De la gloria pasajera 

Autor:  Paulo Coelho

 

 

Sic transit gloria mundi. De esta manera San Pablo define la condición humana en una de sus epístolas: la gloria del mundo es transitoria. Y, a pesar de saber esto, el hombre siempre parte en busca del reconocimiento por su trabajo.
¿Por qué? Uno de los mayores poetas brasileños, Vinícius de Moraes, dice en una de sus canciones:
“E no entanto é preciso cantarmais que nunca é preciso cantar”
(Y, no obstante, es preciso cantar
más que nunca es preciso cantar)
Vinícius de Moraes está brillante en esas frases. Recordando a Gertrude Stein en su poema “Una rosa es una rosa, es una rosa”, se limita a decir que es preciso cantar. No da explicaciones, no justifica, no usa metáforas. Cuando presenté mi candidatura a este Sillón, al cumplir el ritual de entrar en contacto con los miembros de la casa de Machado de Assis, escuché del académico Josué Montello algo semejante. Me dijo: “Todo hombre tiene el deber de seguir el camino que pasa por su aldea”. 
¿Por qué? ¿Qué es lo que hay en ese camino? 
¿Qué fuerza es esa que nos empuja hacia delante, alejándonos del confortable ambiente que nos es familiar y nos lleva a enfrentar desafíos, aun sabiendo que la gloria del mundo es transitoria?
Creo que ese impulso se llama “la búsqueda del sentido de la vida”. 
Durante muchos años busqué en los libros, en el arte, en la ciencia, en los caminos – peligrosos o cómodos – que recorrí, una respuesta definitiva para esa pregunta. Encontré muchas: algunas que me convencieron durante algunos años, otras que no resistieron un solo día de análisis. Sin embargo, ninguna de ellas fue lo suficientemente fuerte como para poder decir ahora: el sentido de la vida es éste.
Hoy estoy convencido de que tal respuesta jamás nos será confiada en esta existencia aun cuando al final, en el momento en que volvamos a estar ante el Creador, comprenderemos cada oportunidad que nos fue ofrecida y entonces aceptada o rechazada.
En un sermón de 1890, el pastor Henry Drummond hablando de ese encuentro, dice:
“En ese momento, la gran pregunta del ser humano no será “¿Cómo viví?”
Será, esto sí, “¿Cómo amé?”
La prueba final de toda búsqueda es la dimensión de nuestro Amor.
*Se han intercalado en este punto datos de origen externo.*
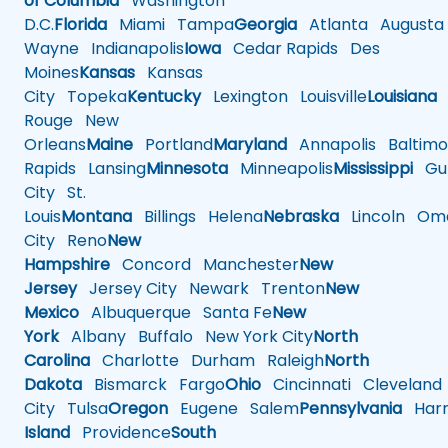
of Columbia
Washington
D.C.
Florida
Miami
Tampa
Georgia
Atlanta
Augusta
Wayne
Indianapolis
Iowa
Cedar Rapids
Des
Moines
Kansas
Kansas
City
Topeka
Kentucky
Lexington
Louisville
Louisiana
Rouge
New
Orleans
Maine
Portland
Maryland
Annapolis
Baltimo
Rapids
Lansing
Minnesota
Minneapolis
Mississippi
Gul
City
St.
Louis
Montana
Billings
Helena
Nebraska
Lincoln
Oma
City
Reno
New
Hampshire
Concord
Manchester
New
Jersey
Jersey City
Newark
Trenton
New
Mexico
Albuquerque
Santa Fe
New
York
Albany
Buffalo
New York City
North
Carolina
Charlotte
Durham
Raleigh
North
Dakota
Bismarck
Fargo
Ohio
Cincinnati
Cleveland
City
Tulsa
Oregon
Eugene
Salem
Pennsylvania
Harr
Island
Providence
South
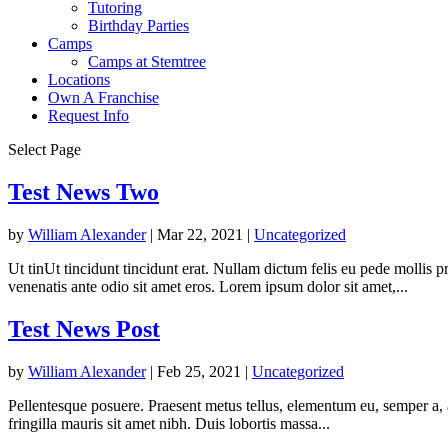
Tutoring
Birthday Parties
Camps
Camps at Stemtree
Locations
Own A Franchise
Request Info
Select Page
Test News Two
by
William Alexander
|
Mar 22, 2021
|
Uncategorized
Ut tinUt tincidunt tincidunt erat. Nullam dictum felis eu pede mollis 
venenatis ante odio sit amet eros. Lorem ipsum dolor sit amet,...
Test News Post
by
William Alexander
|
Feb 25, 2021
|
Uncategorized
Pellentesque posuere. Praesent metus tellus, elementum eu, semper a, ad
fringilla mauris sit amet nibh. Duis lobortis massa...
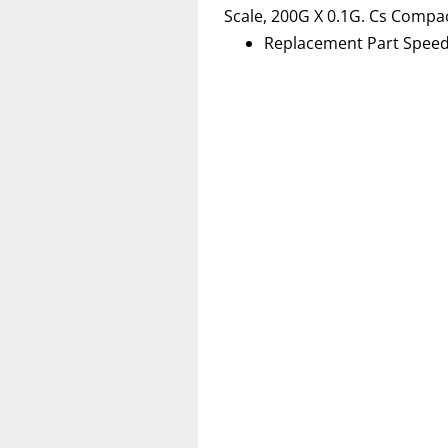
Scale, 200G X 0.1G. Cs Compa
Replacement Part Speed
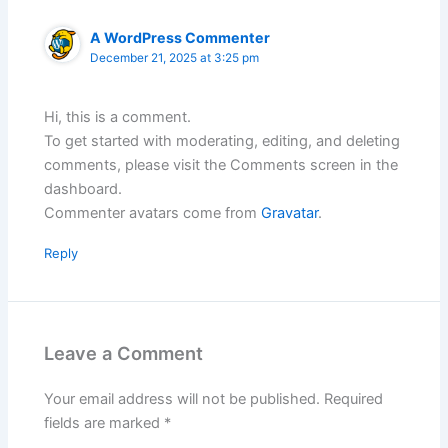
A WordPress Commenter
December 21, 2025 at 3:25 pm
Hi, this is a comment.
To get started with moderating, editing, and deleting
comments, please visit the Comments screen in the
dashboard.
Commenter avatars come from
Gravatar
.
Reply
Leave a Comment
Your email address will not be published.
Required
fields are marked
*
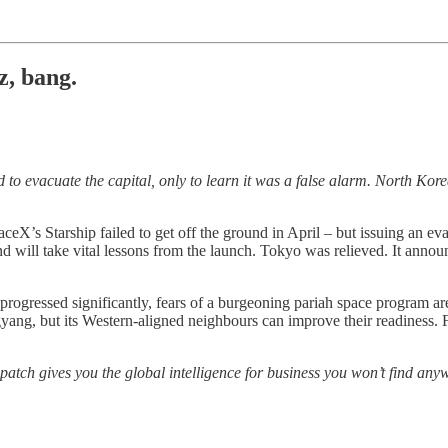
, bang.
o evacuate the capital, only to learn it was a false alarm. North Korea
ceX’s Starship failed to get off the ground in April – but issuing an eva
d will take vital lessons from the launch. Tokyo was relieved. It anno
rogressed significantly, fears of a burgeoning pariah space program are
gyang, but its Western-aligned neighbours can improve their readiness. 
patch gives you the global intelligence for business you won’t find anyw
No será tomado en cuenta lo que hicimos, en qué creímos, o lo que conseguimos.
Nada de eso nos será reprochado, pero sí nuestra manera de amar al prójimo. Los errores que cometimos ni siquiera serán recordados. No seremos juzgados por el mal que hicimos, sino por el bien que dejamos de hacer. Pues mantener el Amor encerrado dentro de sí es ir en contra del espíritu de Dios, es prueba de que nunca lo conocimos, de que Él nos amó en vano.”
La gloria del mundo es pasajera, y no es ella la que nos da la dimensión de nuestra vida, sino la elección que hacemos de seguir nuestra leyenda personal, creer en nuestras utopías, y luchar por ellas. Todos somos protagonistas de nuestra existencia, y muchas veces son los héroes anónimos quienes dejan las huellas más duraderas.
Cuenta una leyenda japonesa que cierto monje, entusiasmado por la belleza del libro chino Tao Te King, resolvió recolectar fondos para traducir y publicar aquellos versos en su lengua patria. Demoró diez años hasta conseguir lo suficiente.
Mientras tanto, una peste asoló su país y el monje decidió usar el dinero para aliviar el sufrimiento de los enfermos. Pero en cuanto la situación se normalizó, nuevamente partió para recaudar la cantidad necesaria para la publicación del Tao; otros diez años pasaron, y cuando ya se preparaba para imprimir el libro, un maremoto dejó a centenares de personas sin hogar.
El monje de nuevo gastó el dinero en la reconstrucción de casas para los que lo habían perdido todo. Pasaron otros diez años, él volvió a recoger el dinero y finalmente el pueblo japonés pudo leer el Tao Te King.
Dicen los sabios que, en verdad, ese monje hizo tres ediciones del Tao: dos invisibles y una impresa. Él creyó en su utopía, libró el buen combate, mantuvo la fe en su objetivo, pero no dejó de prestar atención a sus semejantes. Que así sea con todos nosotros: a veces los libros invisibles, nacidos de la generosidad hacia el prójimo, son tan importantes como aquellos que ocupan nuestras bibliotecas.